Chronique

Kimono

Musique de Chambre avec Basse Électrique

Roberto Negro (p), Christophe Monniot (as, ss), Stéphane Decolly (b), Adrien Chennebault (dms)

Label / Distribution : O Jazz

Le premier album du trio de Roberto Negro augmenté de Christophe Monniot était doté de faces diverses. Luna di Wuxi et Kimono symbolisaient deux aires de découverte entre le pianiste et le saxophoniste, bien départagés par la batterie inventive et polymorphe du fidèle Adrien Chennebault. La seconde partie a d’ailleurs donné le nom à ce qui est devenu un orchestre, même si Stéphane Decolly a supplanté à la basse électrique Jérôme Arrighi. Un remplacement qui définit précisément ce que l’on entend, puisque Musique de Chambre avec Basse Électrique s’appuie sur le nouveau venu, aperçu dans le Supersonic de Thomas de Pourquery. La basse électrique en est le centre de gravité. Du moins le point de passage obligé entre la puissance rythmique d’un jazz fort contemporain (« Sonate pour un monoski Partie 3 », où la batterie tonne comme la mitraille sur une basse lourde et contondante) et une musique de chambre nourrie par le XXe siècle (« Sonate pour une nouvelle terre Partie 2 », où le toucher caressant de Negro fait merveille).
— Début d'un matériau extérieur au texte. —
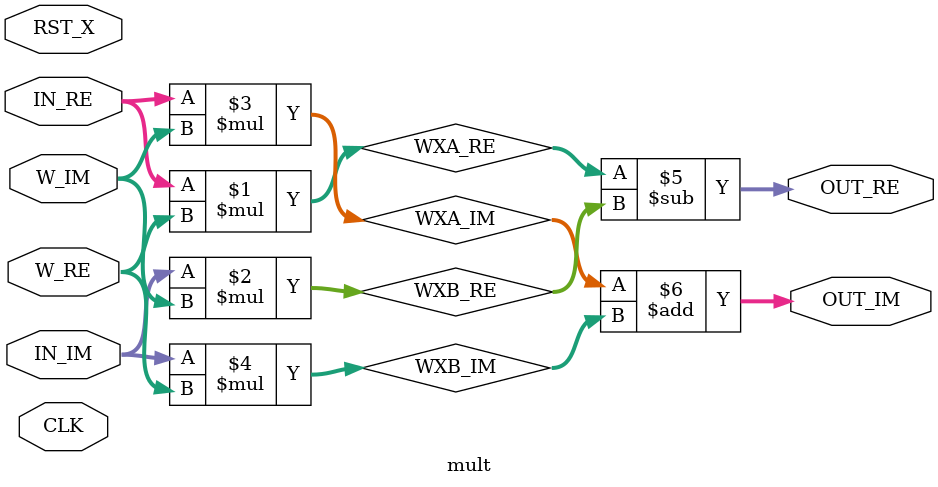
<source format=v>
module mult
  (
   input		CLK,
   input		RST_X,
   input signed [32:0] IN_RE,
   input signed [32:0] IN_IM,
   input signed [ 1:0] W_RE,
   input signed [ 1:0] W_IM,

   output signed [32:0] OUT_RE,
   output signed [32:0] OUT_IM
   );
	
	wire signed [32:0] WXA_RE, WXB_RE;
	wire signed [32:0] WXA_IM, WXB_IM;
	
	assign WXA_RE = IN_RE * W_RE;
	assign WXB_RE = IN_IM * W_IM;
	assign WXA_IM = IN_RE * W_IM;
	assign WXB_IM = IN_IM * W_RE;
	
	assign OUT_RE = WXA_RE - WXB_RE;
	assign OUT_IM = WXA_IM + WXB_IM;
	
	/*
	//OUT1_RE
	always @(posedge CLK or negedge RST_X) begin
		if(!RST_X) 
			OUT1_RE <= 33'b0;
		else if(WX1_RE[32] == 1) //½](±±ÅKv©H)
			OUT1_RE <= ~WX1_RE + 33'b1;
		else //»ÌÜÜ
			OUT1_RE <= WX1_RE;
	end
	
	//OUT1_IM
	always @(posedge CLK or negedge RST_X) begin
		if(!RST_X) 
			OUT1_IM <= 33'b0;
		else if(WX1_IM[32] == 1)
			OUT1_IM <= ~WX1_IM + 33'b1;
		else //»ÌÜÜ
			OUT1_IM <= WX1_IM;
	end
	*/
	
endmodule
</source>
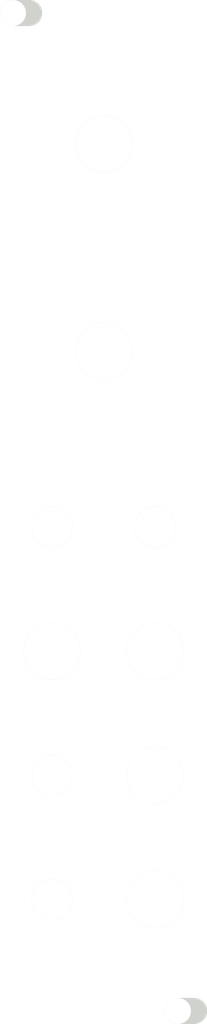
<source format=kicad_pcb>
(kicad_pcb (version 4) (generator "gerbview") (generator_version "8.0")

  (layers 
    (0 F.Cu signal)
    (31 B.Cu signal)
    (32 B.Adhes user)
    (33 F.Adhes user)
    (34 B.Paste user)
    (35 F.Paste user)
    (36 B.SilkS user)
    (37 F.SilkS user)
    (38 B.Mask user)
    (39 F.Mask user)
    (40 Dwgs.User user)
    (41 Cmts.User user)
    (42 Eco1.User user)
    (43 Eco2.User user)
    (44 Edge.Cuts user)
  )

(gr_circle (center 212.09 91.44) (end 214.59063 91.44)(layer Edge.Cuts) (width 0) (fill solid) )
(gr_circle (center 212.09 121.92) (end 214.59063 121.92)(layer Edge.Cuts) (width 0) (fill solid) )
(gr_circle (center 212.09 137.16) (end 214.59063 137.16)(layer Edge.Cuts) (width 0) (fill solid) )
(gr_circle (center 224.79 91.44) (end 227.29063 91.44)(layer Edge.Cuts) (width 0) (fill solid) )
(gr_circle (center 212.09 106.68) (end 215.59012 106.68)(layer Edge.Cuts) (width 0) (fill solid) )
(gr_circle (center 218.44 44.45) (end 221.94012 44.45)(layer Edge.Cuts) (width 0) (fill solid) )
(gr_circle (center 218.44 69.85) (end 221.94012 69.85)(layer Edge.Cuts) (width 0) (fill solid) )
(gr_circle (center 224.79 106.68) (end 228.29012 106.68)(layer Edge.Cuts) (width 0) (fill solid) )
(gr_circle (center 224.79 121.92) (end 228.29012 121.92)(layer Edge.Cuts) (width 0) (fill solid) )
(gr_circle (center 224.79 137.16) (end 228.29012 137.16)(layer Edge.Cuts) (width 0) (fill solid) )
(gr_line (start 207.27924 28.3464) (end 209.28076 28.3464) (layer Edge.Cuts) (width 3.2004))
(gr_line (start 227.59924 150.8506) (end 229.60076 150.8506) (layer Edge.Cuts) (width 3.2004))
 (via (at 212.09 91.44) (size 5.00127) (drill 5.00126) (layers F.Cu B.Cu))
 (via (at 212.09 121.92) (size 5.00127) (drill 5.00126) (layers F.Cu B.Cu))
 (via (at 212.09 137.16) (size 5.00127) (drill 5.00126) (layers F.Cu B.Cu))
 (via (at 224.79 91.44) (size 5.00127) (drill 5.00126) (layers F.Cu B.Cu))
 (via (at 212.09 106.68) (size 7.00025) (drill 7.00024) (layers F.Cu B.Cu))
 (via (at 218.44 44.45) (size 7.00025) (drill 7.00024) (layers F.Cu B.Cu))
 (via (at 218.44 69.85) (size 7.00025) (drill 7.00024) (layers F.Cu B.Cu))
 (via (at 224.79 106.68) (size 7.00025) (drill 7.00024) (layers F.Cu B.Cu))
 (via (at 224.79 121.92) (size 7.00025) (drill 7.00024) (layers F.Cu B.Cu))
 (via (at 224.79 137.16) (size 7.00025) (drill 7.00024) (layers F.Cu B.Cu))
 (via (at 207.27924 28.3464) (size 3.20041) (drill 3.2004) (layers F.Cu B.Cu))
 (via (at 227.59924 150.8506) (size 3.20041) (drill 3.2004) (layers F.Cu B.Cu))
)

</source>
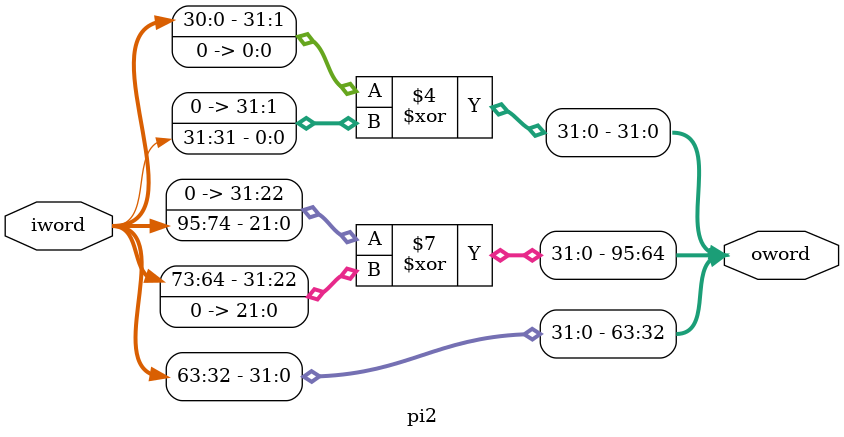
<source format=sv>
module pi2(
  input  logic [95:0] iword,
  output logic [95:0] oword
);

always @(iword) begin
oword[31:0]=(iword[31:0]<<1)^(iword[31:0]>>31);
oword[63:32]=iword[63:32];
oword[95:64]=(iword[95:64]>>10)^(iword[95:64]<<22);
end

endmodule

</source>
Ce nouveau disque paru chez O’Jazz est également construit avec deux faces, comme le précédent ; elles sont plus courtes et pourraient tenir cette fois sur un vinyle. Elles se constituent de deux sonates écrites par Monniot pour la première et Negro pour la seconde. Des approches différentes et complémentaires qui célèbrent une complicité affirmée entre les compositeurs. Certes, la « Sonate pour une nouvelle terre » de Monniot est à son image, lunaire et érudite, mais elle ne s’interdit pas une certaine gouaille. C’est notamment le cas lorsque dans l’intense première partie, l’alto semble sautiller du piano à la batterie, poursuivi par des cordes espiègles. On avait pu constater, dans l’excellent Vivaldi Saison 5, la capacité de Monniot à se nourrir du patrimoine de la musique écrite occidentale pour jouer de toutes les teintes de l’émotion et de rendre fluides les thèmes les plus complexes. Avec ses compagnons de Kimono, il peut même se permettre une certaine retenue, notamment grâce au talent de percussionniste de Chennebault qui éclate dans les deux derniers tiers de sa pièce.

Le monoski du pianiste du Tricollectif est lui aussi à son image : ironique et bondissant, masquant derrière un nom iconoclaste une sensibilité exacerbée qui rapproche les auteurs. Decolly, véritable liant du premier titre, incarne ici davantage un élément de rupture. Il vient soutenir une lame de fond puissante faite de souffles métalliques et d’électronique caverneuse qui submerge un propos très atmosphérique, notamment dans la première moitié de la deuxième partie. La Sonate pour un monoski est sans doute plus cérébrale que l’œuvre du saxophoniste, écorchée vive. Construite autour de haïkus mélancoliques, elle clôt le disque dans une douce amertume (« Sonate pour un monoski Partie 4 »), à peine ombrée par une basse immuable. Une œuvre intense et magique qui souligne à quel point la communauté d’idées entre ces musiciens est évidente. Kimono, c’est l’histoire d’un orchestre qui s’est littéralement trouvé. Nul doute qu’il nous ravira encore.